Pressed on the details of exactly how to clean “every train every night,” Cuomo seemingly bent the rules of time.

“I didn’t say on a 24-hour basis,” he said. “I said when people get into the train in the morning, they had to know that that train was disinfected the night before.

“I told the MTA, give me a plan whereby you will clean and disinfect every train every night so that I can say to the essential workers who are killing themselves for our state … know that that car was disinfected the night before.”

Cuomo insisted that the plan was both “realistic” and “essential” — but said he was unsure how it would impact service.

The MTA did not immediately respond to a request for comment.

The push came as Cuomo again decried conditions on the subway system, to which the city’s homeless have flocked with ridership at historic lows.

“The trains are filled with homeless people, and you’re not doing the homeless any favors,” he said. “Letting them endanger their own lives and the lives of others is not helping anyone.”

Pressed for a solution, Mayor Bill de Blasio on Tuesday proposed shuttering 10 terminals on a nightly basis to clear out the trains, but the MTA has initially balked at the idea.

Cuomo also highlighted crime on the city’s rails spiking despite the plunge in ridership.

“Some crimes are up in the subways, even though ridership is down 90 percent,” he said. “I don’t even know how mathematically that is possible.”

MTA exec Sarah Feinberg said officials would present a plan to the governor Thursday — but said officials are limited in resources to tackle the problem.

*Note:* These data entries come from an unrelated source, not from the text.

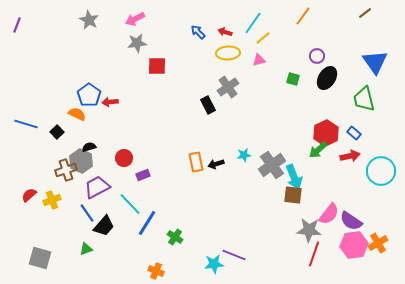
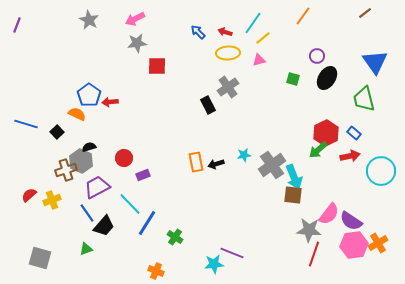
purple line at (234, 255): moved 2 px left, 2 px up
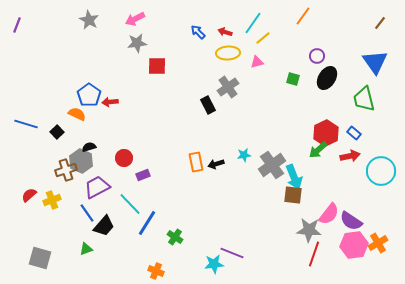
brown line at (365, 13): moved 15 px right, 10 px down; rotated 16 degrees counterclockwise
pink triangle at (259, 60): moved 2 px left, 2 px down
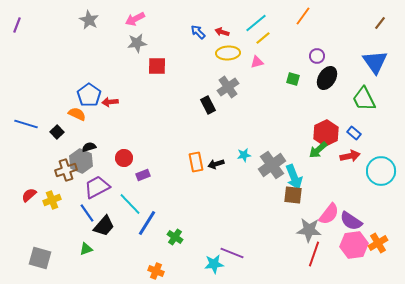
cyan line at (253, 23): moved 3 px right; rotated 15 degrees clockwise
red arrow at (225, 32): moved 3 px left
green trapezoid at (364, 99): rotated 12 degrees counterclockwise
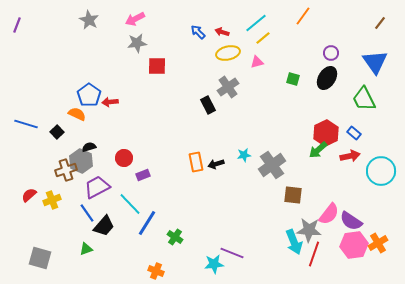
yellow ellipse at (228, 53): rotated 10 degrees counterclockwise
purple circle at (317, 56): moved 14 px right, 3 px up
cyan arrow at (294, 177): moved 65 px down
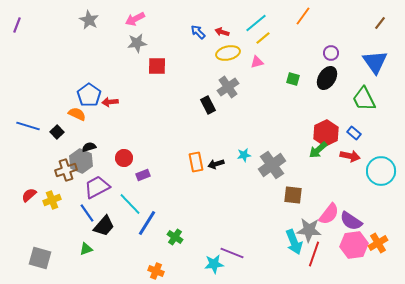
blue line at (26, 124): moved 2 px right, 2 px down
red arrow at (350, 156): rotated 24 degrees clockwise
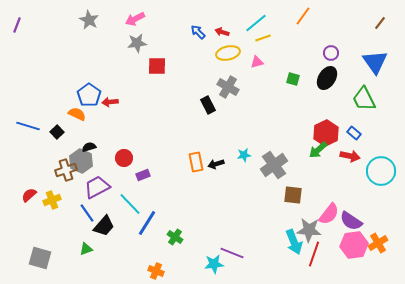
yellow line at (263, 38): rotated 21 degrees clockwise
gray cross at (228, 87): rotated 25 degrees counterclockwise
gray cross at (272, 165): moved 2 px right
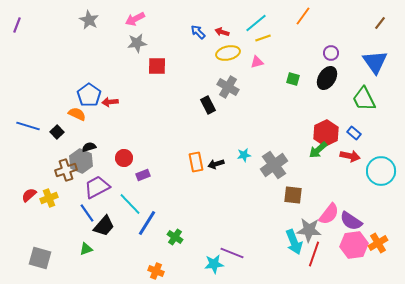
yellow cross at (52, 200): moved 3 px left, 2 px up
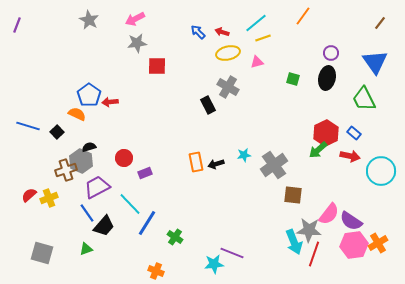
black ellipse at (327, 78): rotated 20 degrees counterclockwise
purple rectangle at (143, 175): moved 2 px right, 2 px up
gray square at (40, 258): moved 2 px right, 5 px up
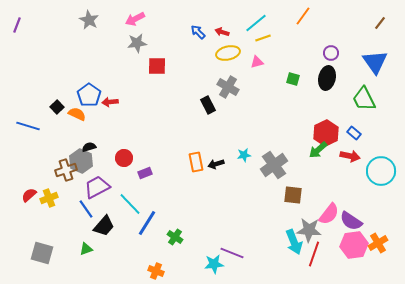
black square at (57, 132): moved 25 px up
blue line at (87, 213): moved 1 px left, 4 px up
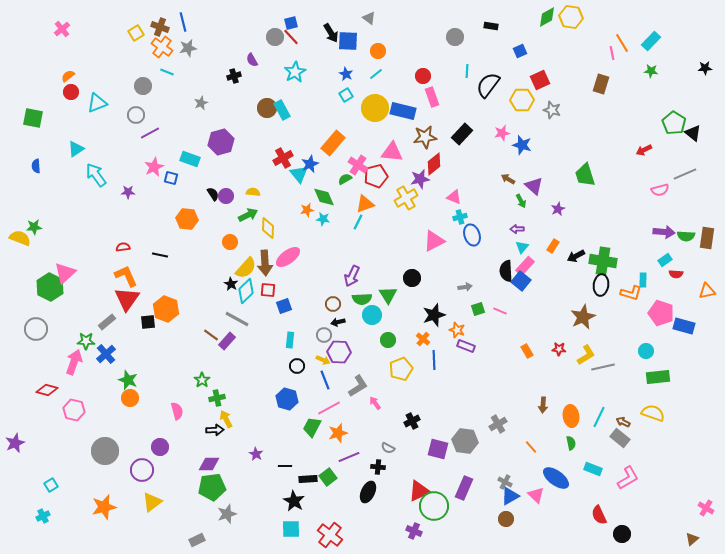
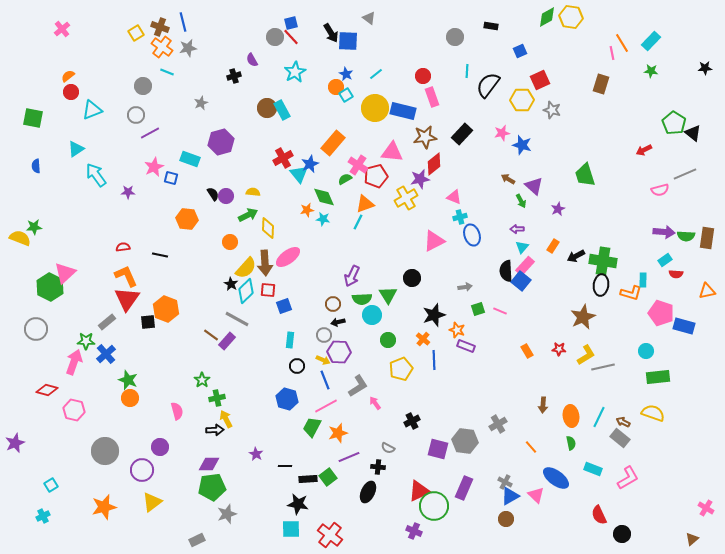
orange circle at (378, 51): moved 42 px left, 36 px down
cyan triangle at (97, 103): moved 5 px left, 7 px down
pink line at (329, 408): moved 3 px left, 2 px up
black star at (294, 501): moved 4 px right, 3 px down; rotated 20 degrees counterclockwise
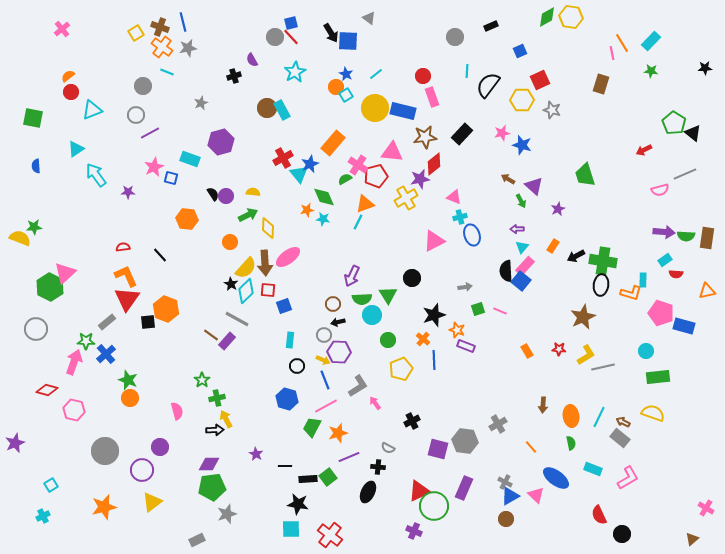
black rectangle at (491, 26): rotated 32 degrees counterclockwise
black line at (160, 255): rotated 35 degrees clockwise
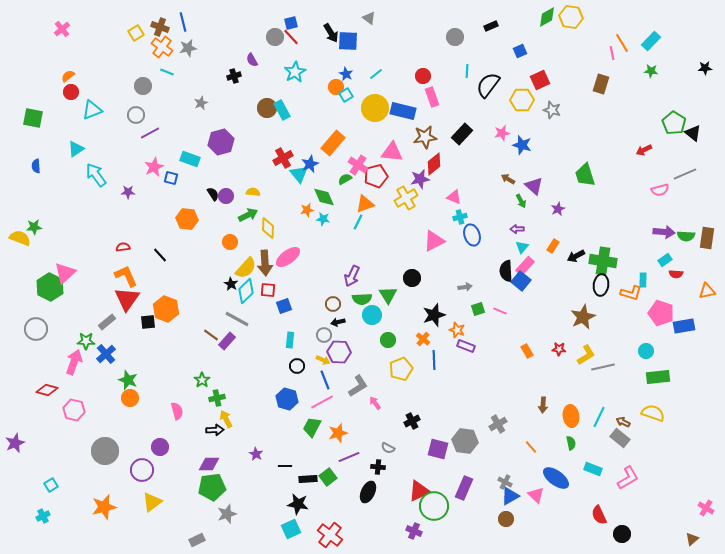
blue rectangle at (684, 326): rotated 25 degrees counterclockwise
pink line at (326, 406): moved 4 px left, 4 px up
cyan square at (291, 529): rotated 24 degrees counterclockwise
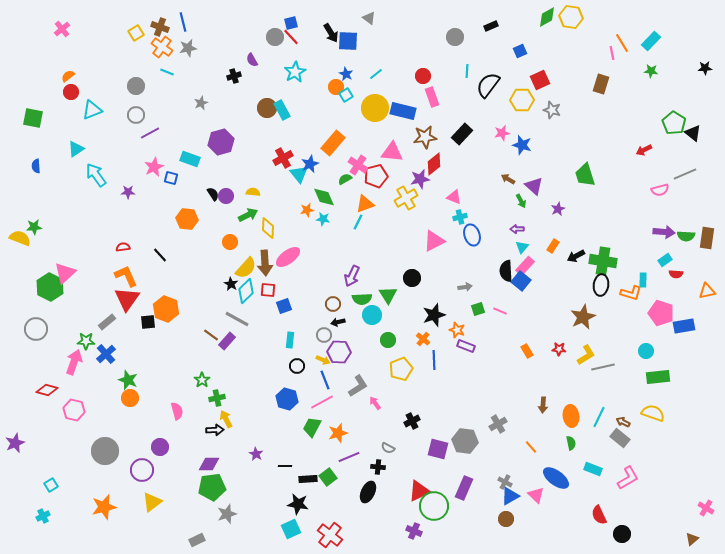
gray circle at (143, 86): moved 7 px left
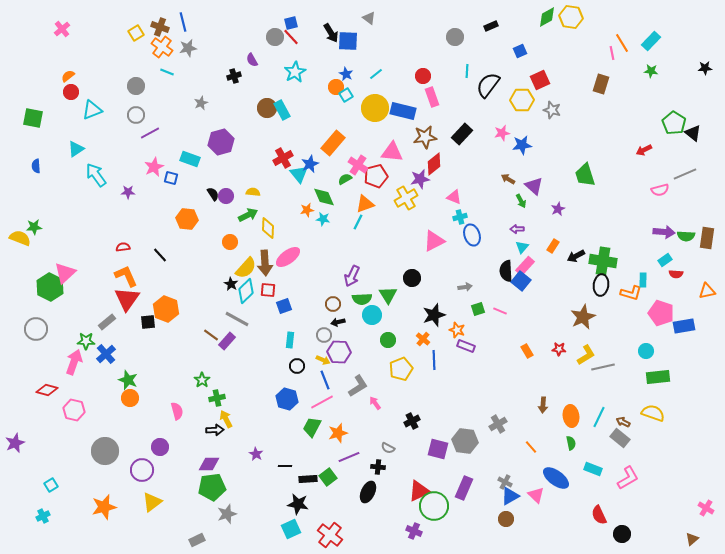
blue star at (522, 145): rotated 24 degrees counterclockwise
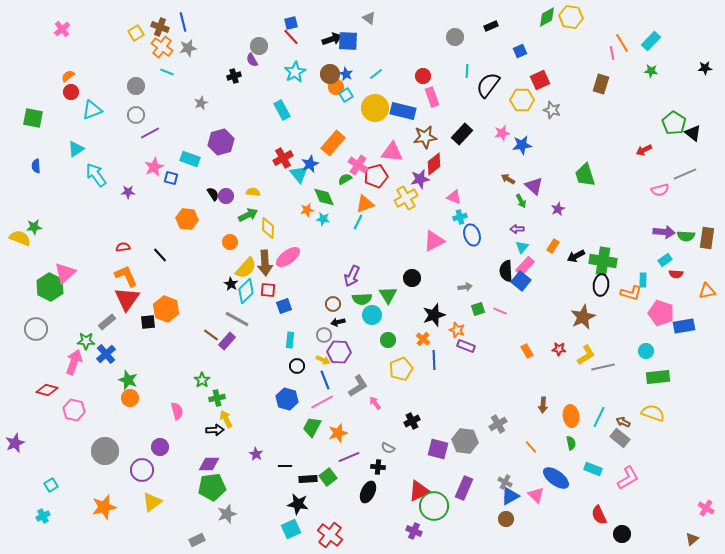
black arrow at (331, 33): moved 1 px right, 6 px down; rotated 78 degrees counterclockwise
gray circle at (275, 37): moved 16 px left, 9 px down
brown circle at (267, 108): moved 63 px right, 34 px up
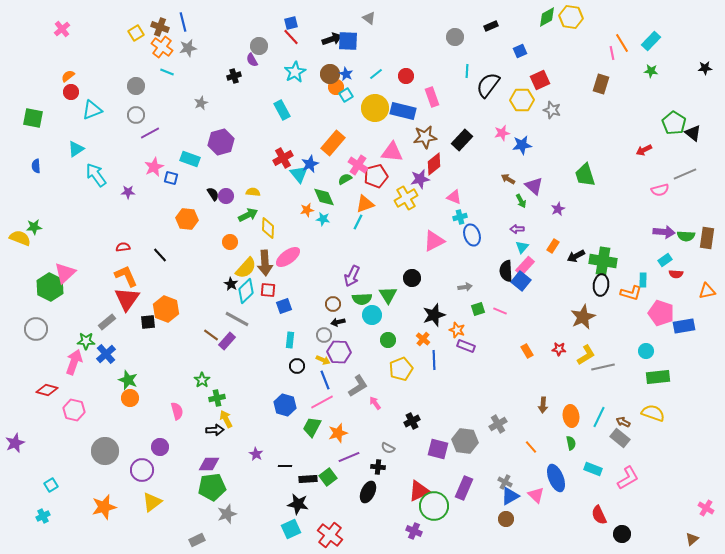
red circle at (423, 76): moved 17 px left
black rectangle at (462, 134): moved 6 px down
blue hexagon at (287, 399): moved 2 px left, 6 px down
blue ellipse at (556, 478): rotated 32 degrees clockwise
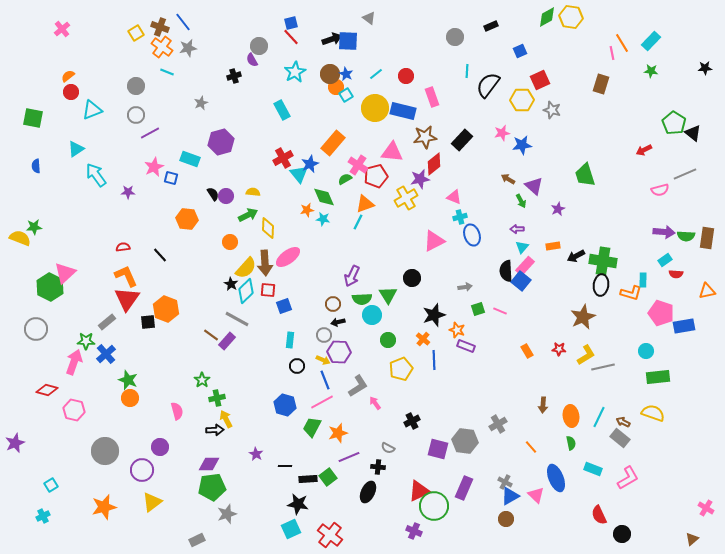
blue line at (183, 22): rotated 24 degrees counterclockwise
orange rectangle at (553, 246): rotated 48 degrees clockwise
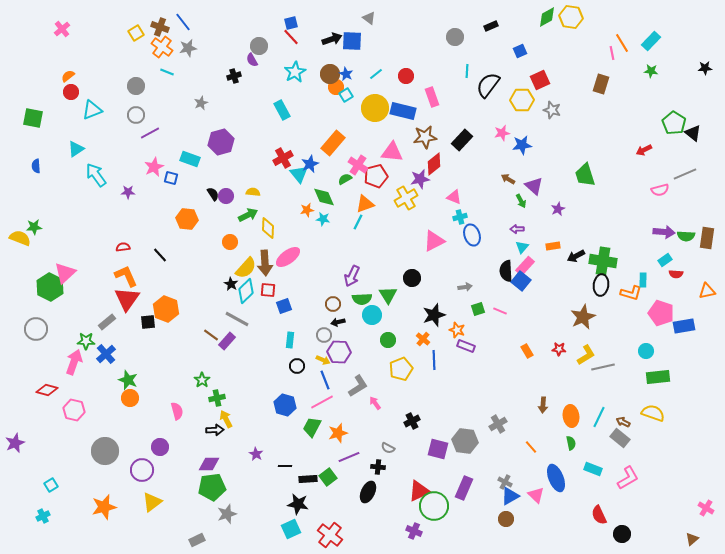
blue square at (348, 41): moved 4 px right
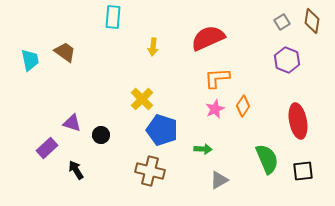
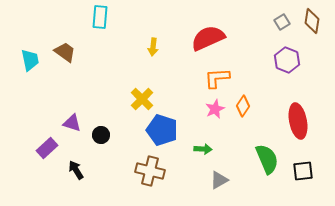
cyan rectangle: moved 13 px left
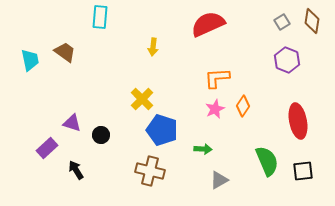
red semicircle: moved 14 px up
green semicircle: moved 2 px down
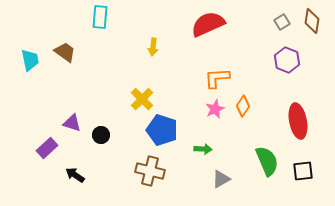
black arrow: moved 1 px left, 5 px down; rotated 24 degrees counterclockwise
gray triangle: moved 2 px right, 1 px up
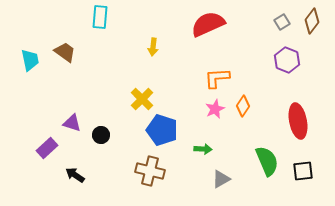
brown diamond: rotated 30 degrees clockwise
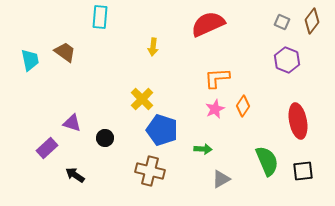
gray square: rotated 35 degrees counterclockwise
black circle: moved 4 px right, 3 px down
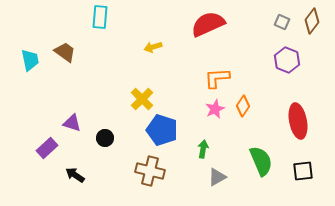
yellow arrow: rotated 66 degrees clockwise
green arrow: rotated 84 degrees counterclockwise
green semicircle: moved 6 px left
gray triangle: moved 4 px left, 2 px up
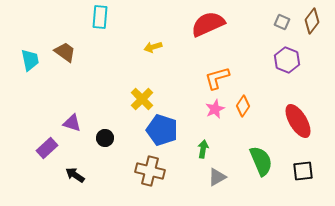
orange L-shape: rotated 12 degrees counterclockwise
red ellipse: rotated 20 degrees counterclockwise
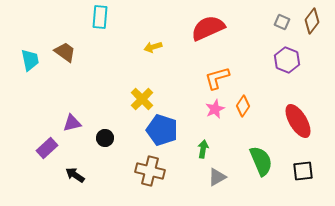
red semicircle: moved 4 px down
purple triangle: rotated 30 degrees counterclockwise
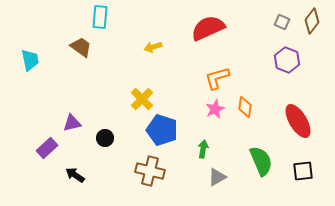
brown trapezoid: moved 16 px right, 5 px up
orange diamond: moved 2 px right, 1 px down; rotated 25 degrees counterclockwise
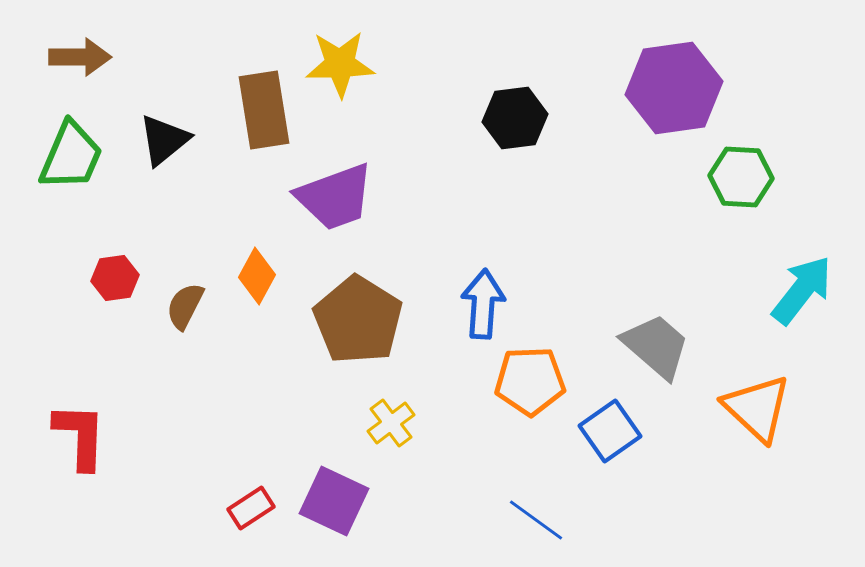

“We are doing everything we can do to make sure our cars are clean and disinfected and sanitary and that we are addressing it as frequently as we possibly can,” she told reporters during an afternoon video conference.

“If I had an unlimited workforce and unlimited resources, I think we all agree that we’d be cleaning and disinfecting cars every couple of hours, but we are such a large city, such a large fleet, such a large system, that exercise like that are difficult if not impossible.”